図6fに示すように、PVD、リソグラフィ及びエッチング工程を順に使用して圧電層701を製造する。圧電層701の材料はAlNを含み、
図6gに示すように、圧電層のエッチング領域は、凹溝501の上方が所在する領域である。
図6hに示すように、PVD、リソグラフィ及びエッチング工程を順に使用して天井部電極801を製造する。天井部電極801の材料はMoを含む。
【0047】
具体的な実施例において、S5は、放出孔901を共振器の底部電極層601及び天井部電極801から離れた領域位置での支持層301及び圧電層701に製造し、放出孔901は下向きに、基板101まで延在して、少なくとも1つの放出通路401に連通することをさらに含む。多くの縦横交差した放出通路401を有する場合、放出孔901を増やし、放出孔901に放出液を注入することで、キャビティ201の放出効率を向上させ、キャビティ201をより迅速且つ十分に放出させる。この場合、放出孔901は共振器の底部電極層601及び天井部電極801から離れた領域に位置するため、電極層周囲の圧電層701の応力に影響して共振器の性能が低下することがない。好適の実施例において、放出孔901と共振器の底部電極層601及び天井部電極801との距離が5μm以上である。

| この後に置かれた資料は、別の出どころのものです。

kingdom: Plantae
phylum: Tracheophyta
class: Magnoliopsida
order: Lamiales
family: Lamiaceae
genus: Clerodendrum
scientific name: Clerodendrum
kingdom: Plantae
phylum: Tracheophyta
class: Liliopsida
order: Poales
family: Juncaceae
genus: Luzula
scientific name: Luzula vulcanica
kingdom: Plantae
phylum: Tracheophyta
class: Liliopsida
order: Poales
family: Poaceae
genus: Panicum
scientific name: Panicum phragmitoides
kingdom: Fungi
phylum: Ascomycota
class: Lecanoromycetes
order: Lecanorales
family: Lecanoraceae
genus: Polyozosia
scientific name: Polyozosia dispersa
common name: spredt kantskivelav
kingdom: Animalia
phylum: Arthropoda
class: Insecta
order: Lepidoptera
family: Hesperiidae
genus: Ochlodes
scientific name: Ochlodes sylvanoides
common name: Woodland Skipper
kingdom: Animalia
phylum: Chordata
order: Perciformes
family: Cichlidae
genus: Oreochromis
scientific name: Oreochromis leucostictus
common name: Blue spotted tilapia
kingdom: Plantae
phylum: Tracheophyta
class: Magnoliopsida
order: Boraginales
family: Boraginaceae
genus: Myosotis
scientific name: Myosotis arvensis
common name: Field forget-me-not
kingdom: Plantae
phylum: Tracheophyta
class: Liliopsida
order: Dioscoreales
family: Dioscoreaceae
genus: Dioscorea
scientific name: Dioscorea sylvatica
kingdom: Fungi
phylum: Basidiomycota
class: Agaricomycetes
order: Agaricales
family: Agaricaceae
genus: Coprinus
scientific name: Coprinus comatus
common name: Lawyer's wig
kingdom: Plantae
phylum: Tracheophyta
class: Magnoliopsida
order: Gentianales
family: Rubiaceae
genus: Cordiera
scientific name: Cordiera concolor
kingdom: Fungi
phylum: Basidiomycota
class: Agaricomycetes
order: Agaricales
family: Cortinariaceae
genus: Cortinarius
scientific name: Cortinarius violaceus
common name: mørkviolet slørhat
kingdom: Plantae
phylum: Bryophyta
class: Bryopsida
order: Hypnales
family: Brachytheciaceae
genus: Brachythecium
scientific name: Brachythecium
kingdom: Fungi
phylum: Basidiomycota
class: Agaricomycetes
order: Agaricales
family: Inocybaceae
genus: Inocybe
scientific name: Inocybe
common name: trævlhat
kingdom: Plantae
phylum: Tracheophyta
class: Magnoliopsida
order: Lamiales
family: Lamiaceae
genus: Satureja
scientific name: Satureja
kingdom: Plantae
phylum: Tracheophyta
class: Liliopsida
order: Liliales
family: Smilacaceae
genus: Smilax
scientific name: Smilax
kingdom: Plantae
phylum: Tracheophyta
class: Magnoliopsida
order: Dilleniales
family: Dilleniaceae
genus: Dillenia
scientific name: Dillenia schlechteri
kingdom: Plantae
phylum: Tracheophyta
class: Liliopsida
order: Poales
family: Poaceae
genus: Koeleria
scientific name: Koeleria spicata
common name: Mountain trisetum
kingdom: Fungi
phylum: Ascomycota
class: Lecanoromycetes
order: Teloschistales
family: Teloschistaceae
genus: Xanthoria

当該距離で製造された放出孔901は、電極層周囲の圧電層701の応力状況に影響を与えない。
【0048】
最後に、
図3aに示すように、凹溝501又は放出孔901に放出液を入れて、放出液が放出通路401に流入し、最後、キャビティ201に流入して、キャビティ201の放出を完成する。
【0049】
本発明は、バルク音響共振器のキャビティ構造及び製造工程を開示し、キャビティに連通する放出通路を支持層に製造して、放出通路に接続される凹溝を複数の共振器を接続して形成されたフィルタの外部周囲に配置し、交差した放出通路は共振器の配置位置に応じて設計される。また、放出孔を配置する必要がないため、共振器の製造工程を簡略化して、放出孔を製造する(AlN膜層に孔を開ける)時、電極層周囲の圧電層構造を破壊することによって共振器性能が低下することを回避する。電極層周囲の放出通路の形状を設計して、電極層周囲の圧電層の応力を調節し、共振器性能改善の効果を達成できる。従って、圧電層構造を破壊しないことを前提として、キャビティの放出を完成できる上に、キャビティ構造設計によって圧電層の応力を調節できる。
【0050】
以上、本出願の具体的な実施形態を記載したが、本出願の保護範囲はこれに限定されず、当業者であれば、本出願が開示した技術範囲内、容易に想到し得る変更及び置換は、何れも本出願の保護範囲内に該当する。従って、本出願の保護範囲は請求項の保護範囲を準とする。
【0051】
本出願の記載において、「上」、「下」、「内」、「外」などの用語が指示する方位又は位置関係は何れも図面による方位又は位置関係であり、その装置又は要素が必ずしも特定の方位を有し、特定の方位で構成され操作されなければならないと指示又は暗示するのではなく、ただ本出願を容易に記載して、記載を簡略化するためのものであるため、本出願を限定するものではない。用語である「含む」は、請求項に挙げられない要素又はステップの存在を排除するものではない。要素の前の用語である「1」又は「1つ」は、複数のこのような素子の存在を排除するものではない。互いに異なる従属請求項にいくつかの方法を記載するという簡単な事実は、これらの方法の組み合わせが改良に適用できないことを示すものではない。請求項における何れかの参照符号は、範囲を限定するものと解釈されるべきではない。
【産業上の利用可能性】
【0052】
本発明の実施例において、キャビティに連通する放出通路を支持層に製造して、放出通路に接続される凹溝を複数の共振器が接続され形成されたフィルタの外部周囲に配置し、交差した放出通路は共振器の配置位置に応じて設計される。また、放出孔を配置する必要がないため、共振器の製造工程を簡略化して、放出孔を製造する(AlN膜層に孔を開ける)時、電極層周囲の圧電層構造を破壊することによって共振器性能が低下することを回避する。製造工程が簡単であり、製造コストが低くて、大規模な工業製造には便利である。